Dear Young and Desperate,
First of all, I am sorry to hear about your suicide attempt. It’s important first and foremost that you are taking care of yourself and focusing on your well-being. Having experienced what you went through, this professor may seem even more appealing in your eyes because he showed an act of caring outside of the classroom when your friends and family fell short.

Don’t let his care for you as a student get confused with romantic interest. You’re an adult, not a giddy high schooler with a crush. You can make your own choices. If you want to act on this impulse to embrace a possible romance with your professor, nothing is stopping you, but I guarantee it won’t end well.

Don’t let his care for you as a student get confused with romantic interest.


You’ve had a really tough year. If he has changed how you see the world and how you navigate life be thankful! But you’ve got to move past this for your own sanity. You know it’s not realistic, so why fill your mind with something so unattainable? There’s nothing wrong with having a crush on a professor, but when it comes to you feeling “destroyed” by the thought of it not escalating into a romantic relationship, it’s time to get a reality check.
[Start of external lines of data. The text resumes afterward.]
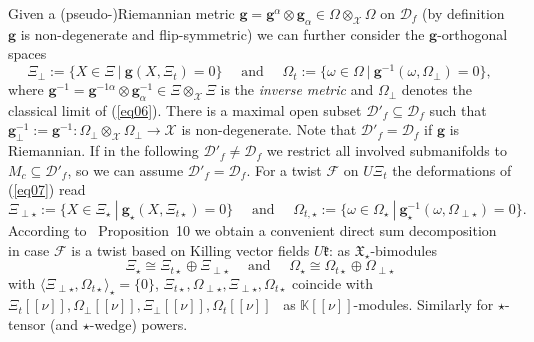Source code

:\documentclass[a4paper,11pt]{article}
\begin{document}
Given a (pseudo-)Riemannian metric $\mathbf{g}=\mathbf{g}^\alpha\otimes\mathbf{g}_\alpha
\in\Omega\otimes_\mathcal{X}\Omega$ on $\mathcal{D}_f$ (by definition  $\mathbf{g}$ is non-degenerate and flip-symmetric) we can further consider
the $\mathbf{g}$-orthogonal spaces
\begin{equation}\label{eq07}
    \Xi_\perp:=\{X\in\Xi~|~\mathbf{g}(X,\Xi_t)=0\}\quad
    \text{ and }\quad
    \Omega_t:=\{\omega\in\Omega~|~\mathbf{g}^{-1}(\omega,\Omega_\perp)=0\},
\end{equation}
where $\mathbf{g}^{-1}=\mathbf{g}^{-1\alpha}\otimes\mathbf{g}^{-1}_\alpha
\in\Xi\otimes_\mathcal{X}\Xi$ is the \textit{inverse metric} and 
$\Omega_\perp$ denotes the classical limit of (\ref{eq06}).
There is a maximal open subset $\mathcal{D}'_f\subseteq\mathcal{D}_f$ such that
$\mathbf{g}_\perp^{-1}:=\mathbf{g}^{-1}\colon
\Omega_\perp\otimes_\mathcal{X}\Omega_\perp\rightarrow\mathcal{X}$ is non-degenerate.
Note that $\mathcal{D}'_f=\mathcal{D}_f$ if $\mathbf{g}$ is Riemannian. If 
in the following $\mathcal{D}'_f\neq\mathcal{D}_f$ we restrict all involved submanifolds
to $M_c\subseteq\mathcal{D}'_f$, so we can assume $\mathcal{D}'_f=\mathcal{D}_f$.
For a twist $\mathcal{F}$ on $U\Xi_t$ the deformations of (\ref{eq07}) read
\begin{equation}
    \Xi_{\perp\star}:=\{X\in\Xi_\star~|~\mathbf{g}_\star(X,\Xi_{t\star})=0\}\quad
    \text{ and }\quad
    \Omega_{t,\star}:=\{\omega\in\Omega_\star~|~\mathbf{g}_\star^{-1}
    (\omega,\Omega_{\perp\star})=0\}.
\end{equation}
According to \cite{FioreWeber}~Proposition~10 we obtain a convenient direct sum 
decomposition in case $\mathcal{F}$ is a twist based on Killing vector fields
$U\mathfrak{k}$: as $\mathfrak{X}_\star$-bimodules
\begin{equation}\label{eq08}
    \Xi_\star\cong\Xi_{t\star}\oplus\Xi_{\perp\star}\quad
    \text{ and }\quad
    \Omega_\star\cong\Omega_{t\star}\oplus\Omega_{\perp\star}
\end{equation}
with $\langle \Xi_{{\scriptscriptstyle{\perp}}\star},\Omega_{t\star}\rangle_\star\!=\!\{0\}$, 
$\Xi_{t\star},\Omega_{{\scriptscriptstyle{\perp}}\star},\Xi_{{\scriptscriptstyle{\perp}}\star},\Omega_{t\star}$
 coincide  with  $\Xi_t[[\nu]],\Omega_{\perp}[[\nu]],\Xi_{\perp}[[\nu]],\Omega_t[[\nu]]$ \ as $\mathbb{K}[[\nu]]$-modules. Similarly for $\star$-tensor (and $\star$-wedge) powers.
\end{document}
If you don’t think a mentor/student relationship can exist being in his classroom, I’d consider rethinking professor choice. Find healthy distractions like extra curricular activities, surrounding yourself with friends and focusing on future life and career aspirations. If you can’t stop obsessing then I would find a mental health expert or campus counselor to help you process through these feelings in a healthy way.

Dear Young and Desperate,
He helped you see the world in a different way and that is powerful. He showed you care and concern when you were at your lowest and that is powerful. These feelings that you are having for him are powerful, but the challenge for you is how to handle them well. I appreciate the insight that you have about the situation. You know that even though you are desperately attracted to him, this relationship isn’t realistic for your future.
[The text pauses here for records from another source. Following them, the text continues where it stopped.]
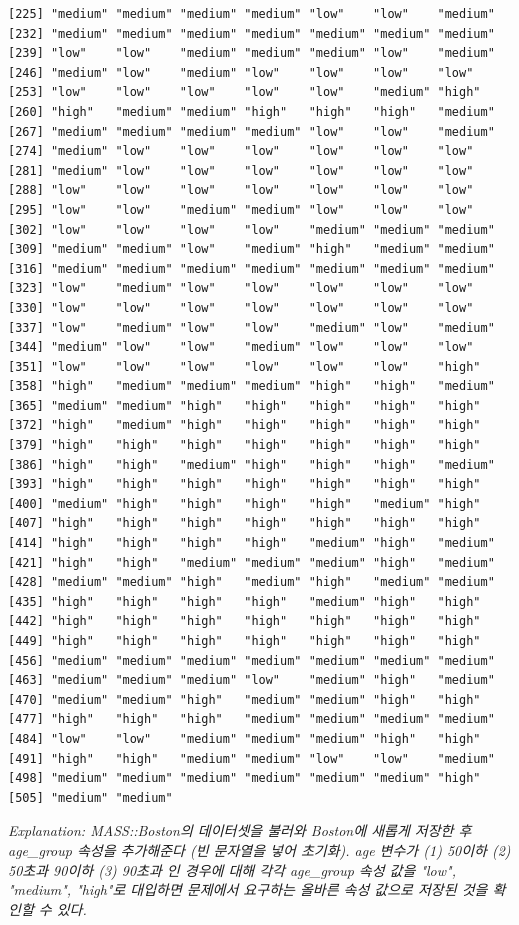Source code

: \documentclass{article}
\begin{document}
\begin{lstlisting}[style={out-style}]
[225] "medium" "medium" "medium" "medium" "low"    "low"    "medium"
[232] "medium" "medium" "medium" "medium" "medium" "medium" "medium"
[239] "low"    "low"    "medium" "medium" "medium" "low"    "medium"
[246] "medium" "low"    "medium" "low"    "low"    "low"    "low"   
[253] "low"    "low"    "low"    "low"    "low"    "medium" "high"  
[260] "high"   "medium" "medium" "high"   "high"   "high"   "medium"
[267] "medium" "medium" "medium" "medium" "low"    "low"    "medium"
[274] "medium" "low"    "low"    "low"    "low"    "low"    "low"   
[281] "medium" "low"    "low"    "low"    "low"    "low"    "low"   
[288] "low"    "low"    "low"    "low"    "low"    "low"    "low"   
[295] "low"    "low"    "medium" "medium" "low"    "low"    "low"   
[302] "low"    "low"    "low"    "low"    "medium" "medium" "medium"
[309] "medium" "medium" "low"    "medium" "high"   "medium" "medium"
[316] "medium" "medium" "medium" "medium" "medium" "medium" "medium"
[323] "low"    "medium" "low"    "low"    "low"    "low"    "low"   
[330] "low"    "low"    "low"    "low"    "low"    "low"    "low"   
[337] "low"    "medium" "low"    "low"    "medium" "low"    "medium"
[344] "medium" "low"    "low"    "medium" "low"    "low"    "low"   
[351] "low"    "low"    "low"    "low"    "low"    "low"    "high"  
[358] "high"   "medium" "medium" "medium" "high"   "high"   "medium"
[365] "medium" "medium" "high"   "high"   "high"   "high"   "high"  
[372] "high"   "medium" "high"   "high"   "high"   "high"   "high"  
[379] "high"   "high"   "high"   "high"   "high"   "high"   "high"  
[386] "high"   "high"   "medium" "high"   "high"   "high"   "medium"
[393] "high"   "high"   "high"   "high"   "high"   "high"   "high"  
[400] "medium" "high"   "high"   "high"   "high"   "medium" "high"  
[407] "high"   "high"   "high"   "high"   "high"   "high"   "high"  
[414] "high"   "high"   "high"   "high"   "medium" "high"   "medium"
[421] "high"   "high"   "medium" "medium" "medium" "high"   "medium"
[428] "medium" "medium" "high"   "medium" "high"   "medium" "medium"
[435] "high"   "high"   "high"   "high"   "medium" "high"   "high"  
[442] "high"   "high"   "high"   "high"   "high"   "high"   "high"  
[449] "high"   "high"   "high"   "high"   "high"   "high"   "high"  
[456] "medium" "medium" "medium" "medium" "medium" "medium" "medium"
[463] "medium" "medium" "medium" "low"    "medium" "high"   "medium"
[470] "medium" "medium" "high"   "medium" "medium" "high"   "high"  
[477] "high"   "high"   "high"   "medium" "medium" "medium" "medium"
[484] "low"    "low"    "medium" "medium" "medium" "high"   "high"  
[491] "high"   "high"   "medium" "medium" "low"    "low"    "medium"
[498] "medium" "medium" "medium" "medium" "medium" "medium" "high"  
[505] "medium" "medium"
\end{lstlisting}
\emph{Explanation: MASS::Boston의 데이터셋을 불러와 Boston에 새롭게 저장한 후 age\_group 속성을 추가해준다 (빈 문자열을 넣어 초기화). age 변수가 (1) 50이하 (2) 50초과 90이하 (3) 90초과 인 경우에 대해 각각 age\_group 속성 값을 "low", "medium", "high"로 대입하면 문제에서 요구하는 올바른 속성 값으로 저장된 것을 확인할 수 있다. } \\
\end{document}
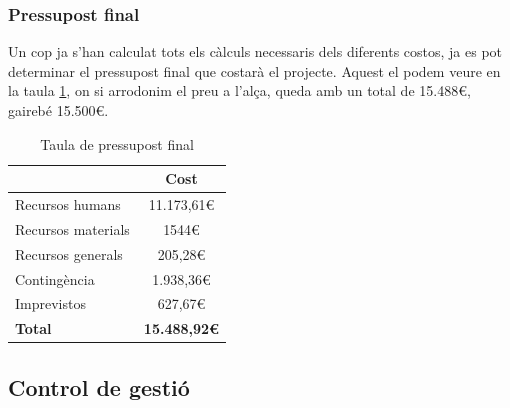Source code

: \documentclass[a4paper]{article}
\begin{document}
\subsubsection{Pressupost final}

Un cop ja s'han calculat tots els càlculs necessaris dels diferents costos, ja es pot determinar el pressupost final que costarà el projecte. Aquest el podem veure en la taula \ref{tab:TaulaFinal}, on si arrodonim el preu a l'alça, queda amb un total de 15.488€, gairebé 15.500€.

\begin{table}[H]
    \begin{center}
        \begin{tabular}{|l|c|}
            \hline
            \rowcolor[HTML]{9B9B9B} 
            {\color[HTML]{000000} \textbf{}}          & {\color[HTML]{000000} \textbf{Cost}}       \\ \hline
            {\color[HTML]{000000} Recursos humans}    & {\color[HTML]{000000} 11.173,61€}          \\ \hline
            {\color[HTML]{000000} Recursos materials} & {\color[HTML]{000000} 1544€}                \\ \hline
            {\color[HTML]{000000} Recursos generals}  & {\color[HTML]{000000} 205,28€}             \\ \hline
            {\color[HTML]{000000} Contingència}       & {\color[HTML]{000000} 1.938,36€}           \\ \hline
            {\color[HTML]{000000} Imprevistos}        & {\color[HTML]{000000} 627,67€}             \\ \hline
            \rowcolor[HTML]{C0C0C0} 
            {\color[HTML]{000000} \textbf{Total}}     & {\color[HTML]{000000} \textbf{15.488,92€}} \\ \hline
        \end{tabular}
        \caption{Taula de pressupost final}
        \label{tab:TaulaFinal}
    \end{center}
\end{table}

\subsection{Control de gestió}
\end{document}
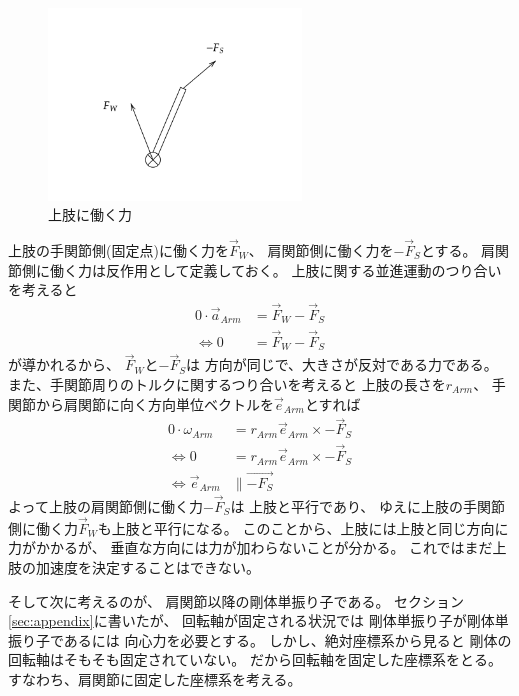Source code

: \documentclass[a4paper,11pt]{jsarticle}
\begin{document}
\begin{figure}[h]
  \centering
  \includegraphics[width = 0.6\textwidth]{F_arm_config.png}
  \caption{上肢に働く力}
  \label{F_arm_config.png}
\end{figure}

上肢の手関節側(固定点)に働く力を$\vec{F}_W$、
肩関節側に働く力を$-\vec{F}_S$とする。
肩関節側に働く力は反作用として定義しておく。
上肢に関する並進運動のつり合いを考えると
\begin{align*}
  0 \cdot \vec{a}_{Arm} &= \vec{F}_W - \vec{F}_S
  \\
  \Leftrightarrow
  0 &= \vec{F}_W - \vec{F}_S
\end{align*}
が導かれるから、
$\vec{F}_W$と$-\vec{F}_S$は
方向が同じで、大きさが反対である力である。
また、手関節周りのトルクに関するつり合いを考えると
上肢の長さを$r_{Arm}$、
手関節から肩関節に向く方向単位ベクトルを$\vec{e}_{Arm}$とすれば
\begin{align*}
  0 \cdot \omega_{Arm} &= r_{Arm} \vec{e}_{Arm} \times -\vec{F}_S
  \\
  \Leftrightarrow
  0 &= r_{Arm} \vec{e}_{Arm} \times -\vec{F}_S
  \\
  \Leftrightarrow
  \vec{e}_{Arm} &\parallel \vec{-F_S}
\end{align*}
よって上肢の肩関節側に働く力$-\vec{F}_S$は
上肢と平行であり、
ゆえに上肢の手関節側に働く力$\vec{F}_W$も上肢と平行になる。
このことから、上肢には上肢と同じ方向に力がかかるが、
垂直な方向には力が加わらないことが分かる。
これではまだ上肢の加速度を決定することはできない。

そして次に考えるのが、
肩関節以降の剛体単振り子である。
セクション\ref{sec:appendix}に書いたが、
回転軸が固定される状況では
剛体単振り子が剛体単振り子であるには
向心力を必要とする。
しかし、絶対座標系から見ると
剛体の回転軸はそもそも固定されていない。
だから回転軸を固定した座標系をとる。
すなわち、肩関節に固定した座標系を考える。
\end{document}
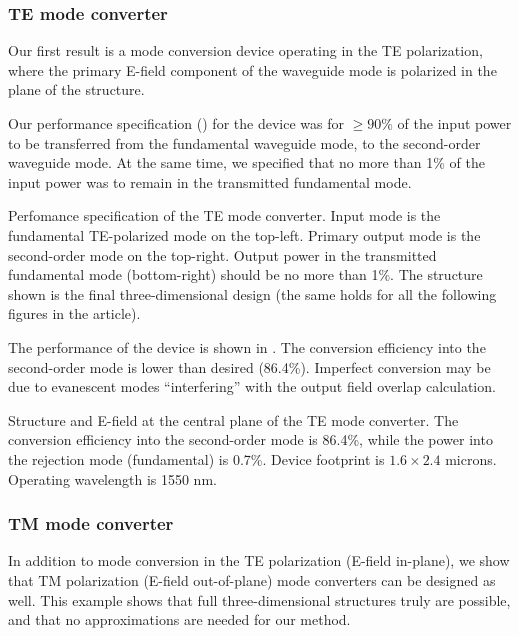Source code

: \subsubsection{TE mode converter}
Our first result is a mode conversion device operating in the TE polarization,
    where the primary E-field component
    of the waveguide mode is polarized in the plane of the structure.

Our performance specification () 
    for the device was for $\ge90\%$ of the 
    input power to be transferred from the fundamental waveguide mode,
    to the second-order waveguide mode.
At the same time, we specified that no more than 1\% of the input power
    was to remain in the transmitted fundamental mode.

    {Perfomance specification of the TE mode converter.
    Input mode is the fundamental TE-polarized mode on the top-left.
    Primary output mode is the second-order mode on the top-right.
    Output power in the transmitted fundamental mode (bottom-right) 
    should be no more than 1\%.
    The structure shown is the final three-dimensional design
    (the same holds for all the following figures in the article).
    }

The performance of the device is shown in .
The conversion efficiency into the second-order mode is lower
    than desired (86.4\%). 
Imperfect conversion may be due to evanescent modes ``interfering'' 
    with the output field overlap calculation.

    {Structure and E-field at the central plane of the TE mode converter.
    The conversion efficiency into the second-order mode is 86.4\%,
    while the power into the rejection mode (fundamental) is 0.7\%.
    Device footprint is $1.6\times2.4$ microns.
    Operating wavelength is 1550 nm.}


\subsubsection{TM mode converter}

In addition to mode conversion in the TE polarization (E-field in-plane),
    we show that TM polarization (E-field out-of-plane) mode converters
    can be designed as well.
This example shows that full three-dimensional structures 
    truly are possible,
    and that no approximations are needed for our method.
I think it would be good for you to be able to find a way to listen to your head and not your heart when you are around him. Having strong feelings towards someone you deeply admire is very normal. It is critical to channel those feelings toward friendship and not toward romance. Realistically, we can’t fall in love with every person that we deeply admire and if you are fortunate you will have quite a few people in your life that you admire. It will be critical to your future professional and personal success to be able to rethink your unrealistic and unhealthy fantasies about being in a relationship with him.
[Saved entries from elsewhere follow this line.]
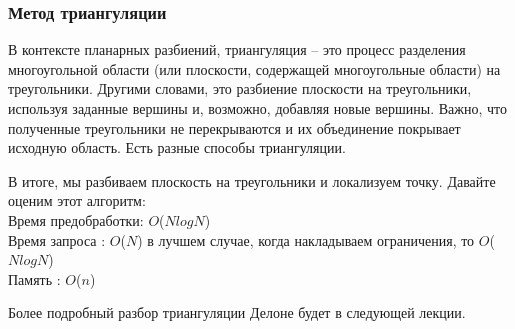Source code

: \subsubsection*{Метод триангуляции}

\par В контексте планарных разбиений, триангуляция – это процесс разделения многоугольной области (или плоскости, содержащей многоугольные области) на треугольники. Другими словами, это разбиение плоскости на треугольники, используя заданные вершины и, возможно, добавляя новые вершины. Важно, что полученные треугольники не перекрываются и их объединение покрывает исходную область. Есть разные способы триангуляции.
\par В итоге, мы разбиваем плоскость на треугольники и локализуем точку. Давайте оценим этот алгоритм: \\
Время предобработки:  $O$($NlogN$) \\
Время запроса :  $O$($N$) в лучшем случае, когда накладываем ограничения, то $O$($NlogN$)  \\
Память : $O$($n$)

Более подробный разбор триангуляции Делоне будет в следующей лекции.

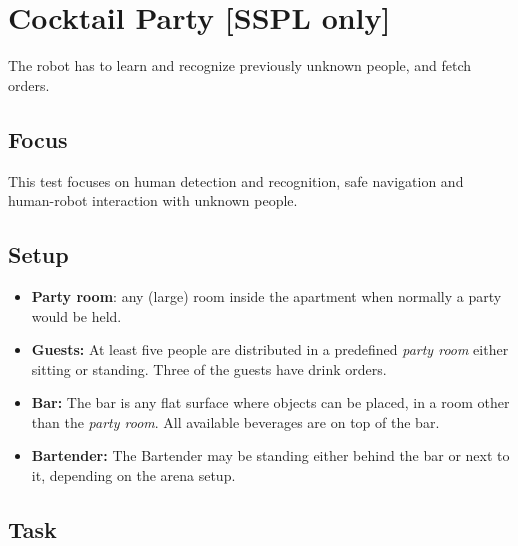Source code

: \section{Cocktail Party [SSPL only]}

The robot has to learn and recognize previously unknown people, and fetch orders.

\subsection{Focus}

This test focuses on human detection and recognition, safe navigation and human-robot interaction with unknown people.

\subsection{Setup}
\begin{itemize}
	\item \textbf{Party room}: any (large) room inside the apartment when normally a party would be held.
	\item \textbf{Guests:} At least five people are distributed in a predefined \textit{party room} either sitting or standing.
                Three of the guests have drink orders.
	\item \textbf{Bar:} The bar is any flat surface where objects can be placed, in a room other than the \textit{party room}.
                All available beverages are on top of the bar.
	\item \textbf{Bartender:} The Bartender may be standing either behind the bar or next to it, depending on the arena setup.
\end{itemize}

\subsection{Task}

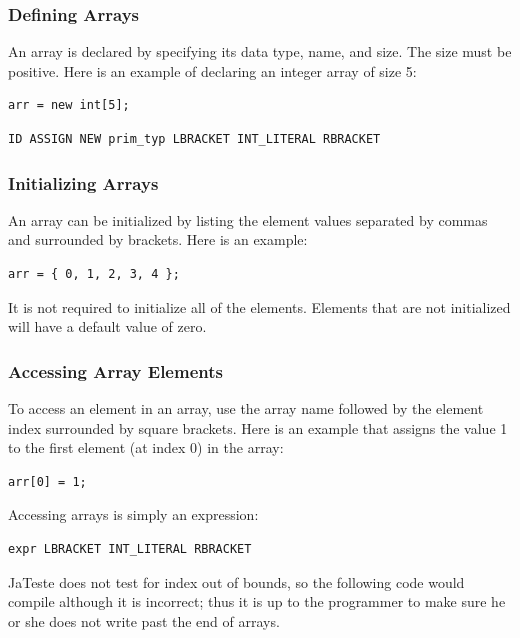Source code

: \documentclass{article}
\begin{document}
\subsubsection{Defining Arrays}
An array is declared by specifying its data type, name, and size. The size must be positive. Here is an example of declaring an integer array of size 5:

 \begin{lstlisting}
arr = new int[5];
\end{lstlisting}

\begin{Verbatim}[frame=single]
ID ASSIGN NEW prim_typ LBRACKET INT_LITERAL RBRACKET
\end{Verbatim}

\subsubsection{Initializing Arrays}
An array can be initialized by listing the element values separated by commas and surrounded by brackets. Here is an example:

 \begin{lstlisting}
arr = { 0, 1, 2, 3, 4 };
\end{lstlisting}

It is not required to initialize all of the elements. Elements that are not initialized will have a default value of zero.

\subsubsection{Accessing Array Elements}
To access an element in an array, use the array name followed by the element index surrounded by square brackets. Here is an example that assigns the value 1 to the first element (at index 0) in the array:

 \begin{lstlisting}
arr[0] = 1;
\end{lstlisting}

Accessing arrays is simply an expression:
\begin{Verbatim}[frame=single]
 expr LBRACKET INT_LITERAL RBRACKET 
\end{Verbatim}


JaTeste does not test for index out of bounds, so the following code would compile although it is incorrect; thus it is up to the programmer to make sure he or she does not write past the end of arrays. 
\end{document}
It is critical to channel those feelings toward friendship and not toward romance.

-Dr. Ryan

If you try your best to rethink your feelings and find that you can’t let them go, it may not be realistic for you to return to the same mentor/student relationship with him. Given that you are graduating, your time around him will likely change anyway and I’m sure that the opportunities to be face to face will reduce with time. You could always rely on his email mentorship. It may not be as fulfilling but could provide the emotional distance you need to maintain the relationship.